Tracking down a 19-year old US Marine I last met on a medivac chopper on a muddly field in Southern Helmand brought back memories of one of the more disturbing days I spent in Afghanistan.

Thanks to a Taco Bar Fundraiser advertised in his local newspaper, I was able to glean enough biographical details to track down the 19-year old Marine we last met on a medivac chopper on a muddly field in Southern Helmand.  It was one of the more disturbing days we spent on our embed. 
PFC Masterson was caught in a multiple IED blast while on patrol near Patrol Base Barcha in Southhern Helmand. 

We spoke just now by phone. The former high school basketball star is home in Idaho recovering, spending Christmas and New Year with his very relieved parents and siblings. 
I wanted Josh to see the footage from that day before anyone else.  So our web folks managed to install a private link for him to preview.  I’m relieved he was okay with the coverage because I felt it was important to tell the story of the men and women who saved his life, and in the case of the pilot and crew, risked their own to do so.   
I have long regretted the manner in which the US government sought to shield its citizenry from the perils and reality of war, including denying the filming of flag drapped coffins as the bodies of dead American soldiers are returned home (though that policy has since changed).
There are many overlooked angles of the Afghan war. Certainly the amount of innocent Afghanis killed by US/NATO/ISAF bombings is one aspect. 
But the plight of the many US casualties, especially those hit by IED’s, is also underplayed.  It seems Americans are either indifferent to their service (the result of a volunteer army of “other people’s kids” having to fight) or just suffering from a general post-Iraq war callousness. 

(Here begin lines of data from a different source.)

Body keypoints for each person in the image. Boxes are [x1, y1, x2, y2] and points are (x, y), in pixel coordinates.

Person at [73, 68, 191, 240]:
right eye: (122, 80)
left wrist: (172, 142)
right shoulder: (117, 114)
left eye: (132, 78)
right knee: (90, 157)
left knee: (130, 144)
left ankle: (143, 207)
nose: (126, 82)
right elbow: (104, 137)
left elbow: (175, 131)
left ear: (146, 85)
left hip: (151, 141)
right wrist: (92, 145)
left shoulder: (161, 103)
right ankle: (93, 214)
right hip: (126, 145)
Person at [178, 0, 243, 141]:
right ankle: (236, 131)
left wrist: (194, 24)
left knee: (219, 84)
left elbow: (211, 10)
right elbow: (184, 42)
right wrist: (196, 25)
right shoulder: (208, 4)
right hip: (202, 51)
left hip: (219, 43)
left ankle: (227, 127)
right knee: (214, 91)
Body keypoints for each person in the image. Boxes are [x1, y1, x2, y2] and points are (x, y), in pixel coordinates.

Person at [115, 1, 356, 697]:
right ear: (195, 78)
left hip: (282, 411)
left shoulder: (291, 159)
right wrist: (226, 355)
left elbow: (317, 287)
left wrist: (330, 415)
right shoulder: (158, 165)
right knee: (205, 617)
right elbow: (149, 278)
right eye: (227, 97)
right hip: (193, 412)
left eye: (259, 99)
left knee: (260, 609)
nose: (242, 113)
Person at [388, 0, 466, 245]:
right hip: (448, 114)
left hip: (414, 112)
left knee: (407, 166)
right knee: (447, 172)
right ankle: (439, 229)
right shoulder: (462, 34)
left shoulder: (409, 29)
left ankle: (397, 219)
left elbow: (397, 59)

As Americans sit down to eat their holiday meals and celebrate, many might be suprised by just the grizzliness of this war, especially the toll taken by IED’s.  At least 25 of 180 Marines from Golf Company 2/2 have become casualties – a grim figure given they’re only 2 months into their 7 month deployment.
To make matters worse, it’s getting pretty cold out there as well.  The conditions we lived under while with the Marines were by and large manageble, though the average grunt has it far worse. 
I wish you a speedy recovery, Josh.  I hope someday we meet under better circumnstances.